China's ZTE says overseas sales to triple by 2006

29 Nov, 2004

Chinese phone maker ZTE Corp, which is marketing an initial public offering of up to $398 million, said on Sunday overseas sales would triple to 40 percent of total sales by 2006. China's number-two telecoms gear maker, which exports to more than 60 countries including India, Pakistan, Russia and Egypt, said overseas sales climbed to 13.4 percent of its total sales in the first-half of 2004, from 11.4 percent in 2002.
"We have been exploring the overseas markets for eight years. In the near term we are focusing on emerging markets, which are very similar to China's telecoms market landscape five or 10 years ago," Hou Weigui, chairman of ZTE, told a video conference from New York, where the company is marketing its share offering.
The firm, which plans to use 60 percent of the IPO proceeds for overseas expansion, said higher gross profit margins overseas were offset by bigger distribution costs - giving a net margin about the same as its domestic business.
ZTE, which make base stations and networking equipment, is offering 141 million shares, or 15 percent of its enlarged share capital, at HK$17.5-$22.0 or 12.2 to 15.4 times the firm's 2005 earnings. The indicated range is at a 15-33 percent discount to ZTE's A-share price in China.
Using Hong Kong accounting standards, ZTE's net profit margin increased to 7.1 percent in the first half of 2004 from 6 percent in 2003.
Revenues rose 45 percent to 10.2 billion yuan in the first half from a year earlier.
The eagerness of ZTE, which also makes base stations and network equipment, to grow its overseas market may also be prompted by a murky domestic market.
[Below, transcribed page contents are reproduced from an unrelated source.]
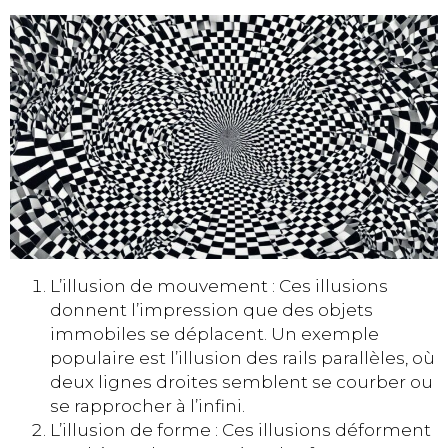
L’illusion de mouvement : Ces illusions
donnent l’impression que des objets
immobiles se déplacent. Un exemple
populaire est l’illusion des rails parallèles, où
deux lignes droites semblent se courber ou
se rapprocher à l’infini.
L’illusion de forme : Ces illusions déforment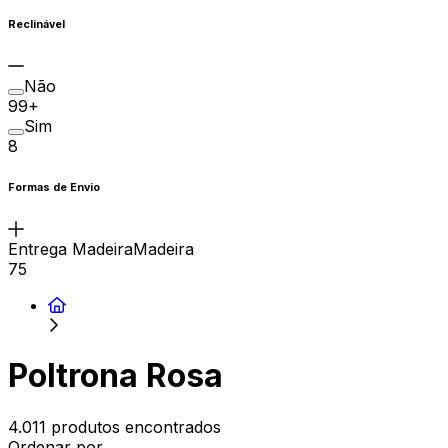
Reclinável
Não
99+
Sim
8
Formas de Envio
Entrega MadeiraMadeira
75
Poltrona Rosa
4.011 produtos encontrados
Ordenar por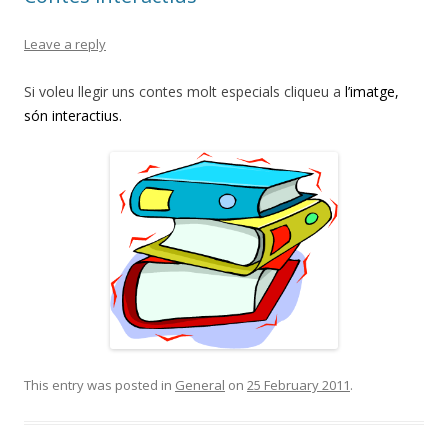
Leave a reply
Si voleu llegir uns contes molt especials cliqueu a
l’imatge
,
són interactius.
This entry was posted in
General
on
25 February 2011
.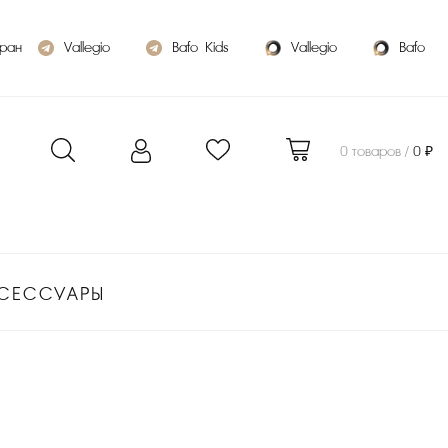
бран
Vallegio
Bafo_Kids
Vallegio
Bafo
0 товаров /
0 ₽
СЕССУАРЫ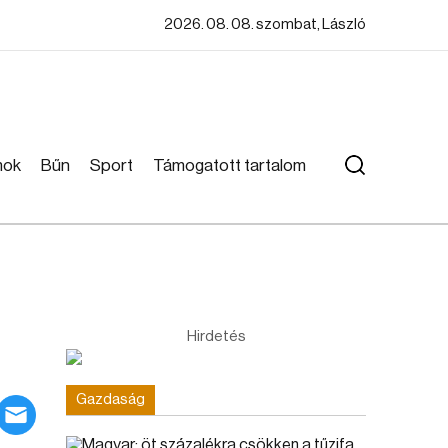
2026. 08. 08. szombat, László
mok
Bűn
Sport
Támogatott tartalom
Hirdetés
Gazdaság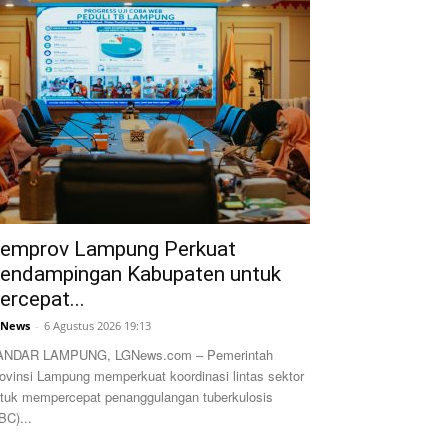
emprov Lampung Perkuat
endampingan Kabupaten untuk
ercepat...
GNews
-
6 Agustus 2026 19:13
ANDAR LAMPUNG, LGNews.com – Pemerintah
ovinsi Lampung memperkuat koordinasi lintas sektor
tuk mempercepat penanggulangan tuberkulosis
BC)...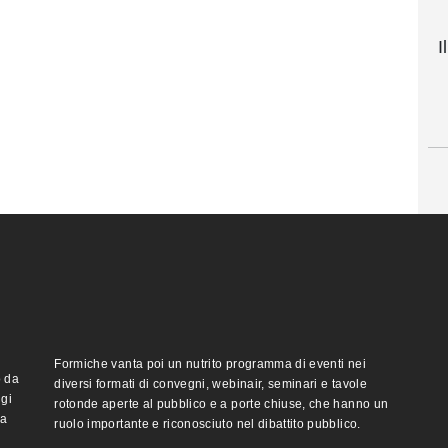
I
Formiche vanta poi un nutrito programma di eventi nei
o da
diversi formati di convegni, webinair, seminari e tavole
ggi
rotonde aperte al pubblico e a porte chiuse, che hanno un
ma
ruolo importante e riconosciuto nel dibattito pubblico.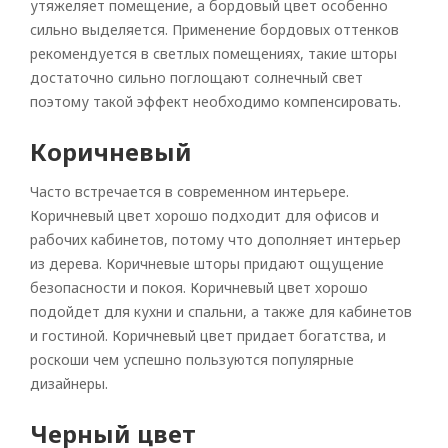
утяжеляет помещение, а бордовый цвет особенно
сильно выделяется. Применение бордовых оттенков
рекомендуется в светлых помещениях, такие шторы
достаточно сильно поглощают солнечный свет
поэтому такой эффект необходимо компенсировать.
Коричневый
Часто встречается в современном интерьере.
Коричневый цвет хорошо подходит для офисов и
рабочих кабинетов, потому что дополняет интерьер
из дерева. Коричневые шторы придают ощущение
безопасности и покоя. Коричневый цвет хорошо
подойдет для кухни и спальни, а также для кабинетов
и гостиной. Коричневый цвет придает богатства, и
роскоши чем успешно пользуются популярные
дизайнеры.
Черный цвет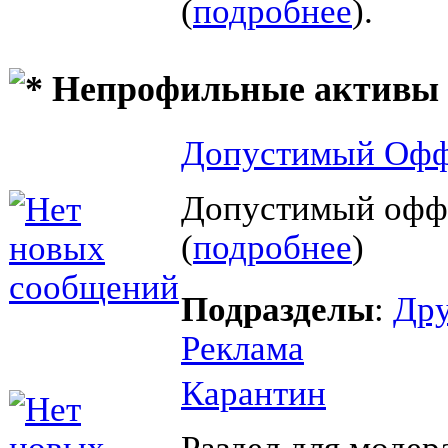
(
подробнее
).
Непрофильные активы
Допустимый Офф
Допустимый офф
(
подробнее
)
Подразделы
:
Дру
Реклама
Карантин
Раздел для модер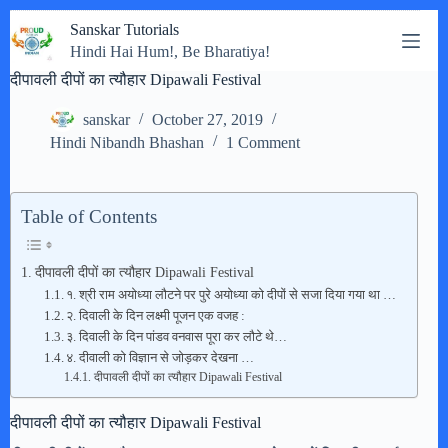
Skip
Sanskar Tutorials
to
Hindi Hai Hum!, Be Bharatiya!
content
दीपावली दीपों का त्यौहार Dipawali Festival
sanskar
October 27, 2019
Hindi Nibandh Bhashan
1 Comment
Table of Contents
दीपावली दीपों का त्यौहार Dipawali Festival
१. श्री राम अयोध्या लौटने पर पुरे अयोध्या को दीपों से सजा दिया गया था …
२. दिवाली के दिन लक्ष्मी पूजन एक वजह :
३. दिवाली के दिन पांडव वनवास पूरा कर लौटे थे…
४. दीवाली को विज्ञान से जोड़कर देखना …
दीपावली दीपों का त्यौहार Dipawali Festival
दीपावली दीपों का त्यौहार Dipawali Festival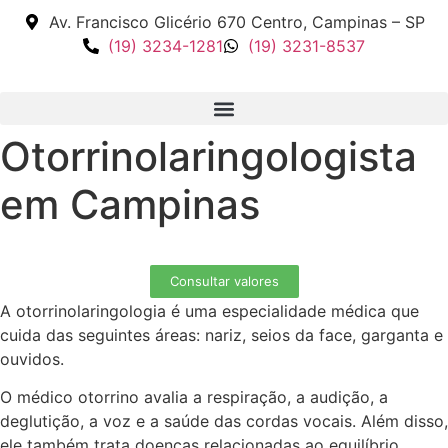
Av. Francisco Glicério 670 Centro, Campinas – SP
(19) 3234-1281
(19) 3231-8537
Otorrinolaringologista
em Campinas
Consultar valores
A otorrinolaringologia é uma especialidade médica que
cuida das seguintes áreas: nariz, seios da face, garganta e
ouvidos.
O médico otorrino avalia a respiração, a audição, a
deglutição, a voz e a saúde das cordas vocais. Além disso,
ele também trata doenças relacionadas ao equilíbrio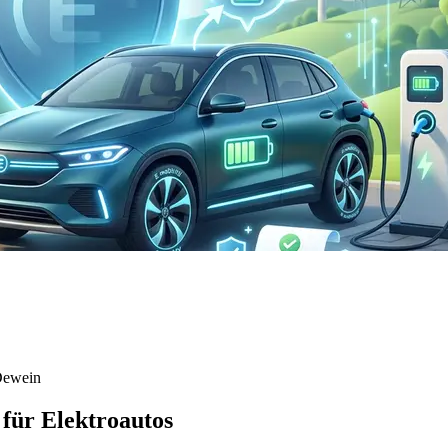
Dewein
für Elektroautos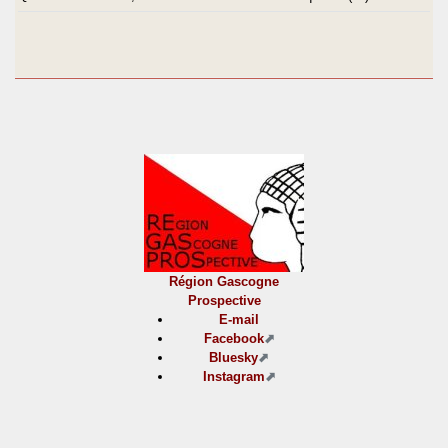
Région Gascogne
Prospective
E-mail
Facebook
Bluesky
Instagram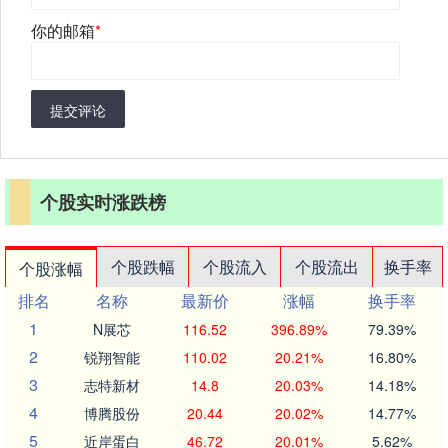
你的邮箱
*
提交评论
个股实时涨跌榜
个股跌幅
个股流入
个股流出
换手率
个股涨幅
排名
名称
最新价
涨幅
换手率
1
N展芯
116.52
396.89%
79.39%
2
锐翔智能
110.02
20.21%
16.80%
3
志特新材
14.8
20.03%
14.18%
4
博腾股份
20.44
20.02%
14.77%
5
近岸蛋白
46.72
20.01%
5.62%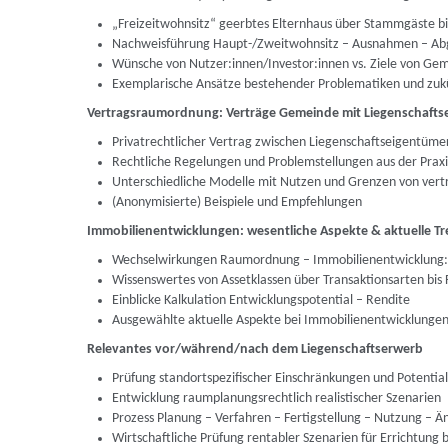
„Freizeitwohnsitz“ geerbtes Elternhaus über Stammgäste b
Nachweisführung Haupt-/Zweitwohnsitz – Ausnahmen – A
Wünsche von Nutzer:innen/Investor:innen vs. Ziele von G
Exemplarische Ansätze bestehender Problematiken und zuk
Vertragsraumordnung: Verträge Gemeinde mit Liegenschafts
Privatrechtlicher Vertrag zwischen Liegenschaftseigentüme
Rechtliche Regelungen und Problemstellungen aus der Praxi
Unterschiedliche Modelle mit Nutzen und Grenzen von vert
(Anonymisierte) Beispiele und Empfehlungen
Immobilienentwicklungen: wesentliche Aspekte & aktuelle T
Wechselwirkungen Raumordnung – Immobilienentwicklung: 
Wissenswertes von Assetklassen über Transaktionsarten bis
Einblicke Kalkulation Entwicklungspotential – Rendite
Ausgewählte aktuelle Aspekte bei Immobilienentwicklungen 
Relevantes vor/während/nach dem Liegenschaftserwerb
Prüfung standortspezifischer Einschränkungen und Potentia
Entwicklung raumplanungsrechtlich realistischer Szenarien
Prozess Planung – Verfahren – Fertigstellung – Nutzung – 
Wirtschaftliche Prüfung rentabler Szenarien für Errichtung b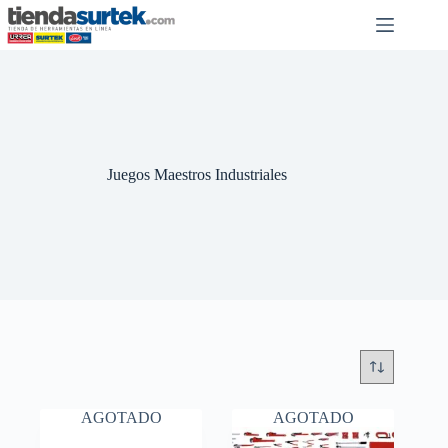
Saltar
al
contenido
Juegos Maestros Industriales
AGOTADO
AGOTADO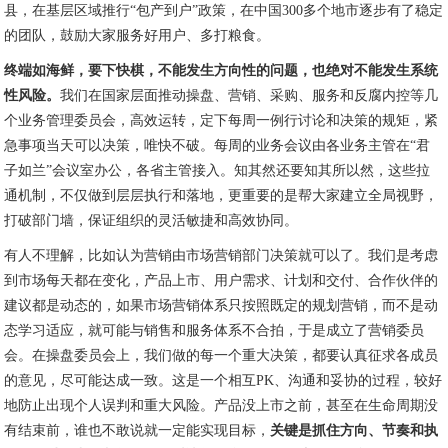
县，在基层区域推行“包产到户”政策，在中国300多个地市逐步有了稳定
的团队，鼓励大家服务好用户、多打粮食。
终端如海鲜，要下快棋，不能发生方向性的问题，也绝对不能发生系统
性风险。
我们在国家层面推动操盘、营销、采购、服务和反腐内控等几
个业务管理委员会，高效运转，定下每周一例行讨论和决策的规矩，紧
急事项当天可以决策，唯快不破。每周的业务会议由各业务主管在“君
子如兰”会议室办公，各省主管接入。知其然还要知其所以然，这些拉
通机制，不仅做到层层执行和落地，更重要的是帮大家建立全局视野，
打破部门墙，保证组织的灵活敏捷和高效协同。
有人不理解，比如认为营销由市场营销部门决策就可以了。我们是考虑
到市场每天都在变化，产品上市、用户需求、计划和交付、合作伙伴的
建议都是动态的，如果市场营销体系只按照既定的规划营销，而不是动
态学习适应，就可能与销售和服务体系不合拍，于是成立了营销委员
会。在操盘委员会上，我们做的每一个重大决策，都要认真征求各成员
的意见，尽可能达成一致。这是一个相互PK、沟通和妥协的过程，较好
地防止出现个人误判和重大风险。产品没上市之前，甚至在生命周期没
有结束前，谁也不敢说就一定能实现目标，
关键是抓住方向、节奏和执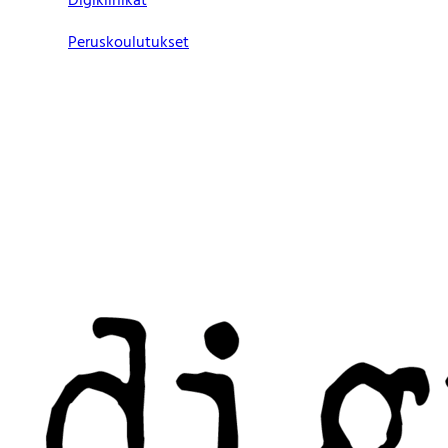
Digiklinikat
Peruskoulutukset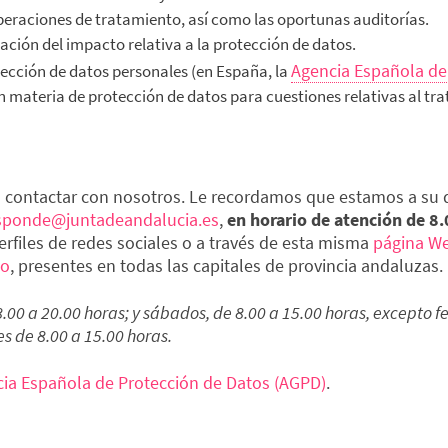
operaciones de tratamiento, así como las oportunas auditorías.
uación del impacto relativa a la protección de datos.
Agencia Española de
ección de datos personales (en España, la
materia de protección de datos para cuestiones relativas al tr
 contactar con nosotros. Le recordamos que estamos a su 
ponde@juntadeandalucia.es
,
en horario de atención de 8.
rfiles de redes sociales o a través de esta misma
página W
mo
, presentes en todas las capitales de provincia andaluzas.
8.00 a 20.00 horas; y sábados, de 8.00 a 15.00 horas, excepto f
es de 8.00 a 15.00 horas.
ia Española de Protección de Datos (AGPD)
.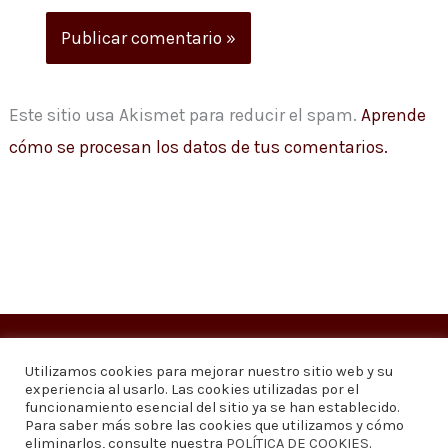
Este sitio usa Akismet para reducir el spam.
Aprende
cómo se procesan los datos de tus comentarios.
Copyright © 2026
Visión 20/20 Noticias
Utilizamos cookies para mejorar nuestro sitio web y su
experiencia al usarlo. Las cookies utilizadas por el
Visión 20/20 Noticias - Edición 1.095
funcionamiento esencial del sitio ya se han establecido.
Para saber más sobre las cookies que utilizamos y cómo
eliminarlos, consulte nuestra
POLÍTICA DE COOKIES
.
Contáctenos
Quiénes somos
The firm has invested more than 1 billion yuan ($120 million) on third-generation (3G) mobile technology in the past 7 years but still doesn't know when Beijing will issue 3G licences.
China Telecom and China Netcom, which plan to invest in 3G networks, have already lowered their spending on Personal handyphone system (PHS), a low-end wireless service know locally as "little smart" that accounted for 45.6 percent of ZTE's revenues in the first-half of 2004.
"Even if 3G has a negative impact on our PHS business, we are fully prepared ... Our growth drivers for the coming one or two years are overseas business and handsets business," said company President Yin Yimin.
Pricing of ZTE's IPO is expected on December 3, with trading in the stock to begin on Hong Kong's main board on December 9 under the stock code "0763". Goldman Sachs is the IPO's sole bookrunner.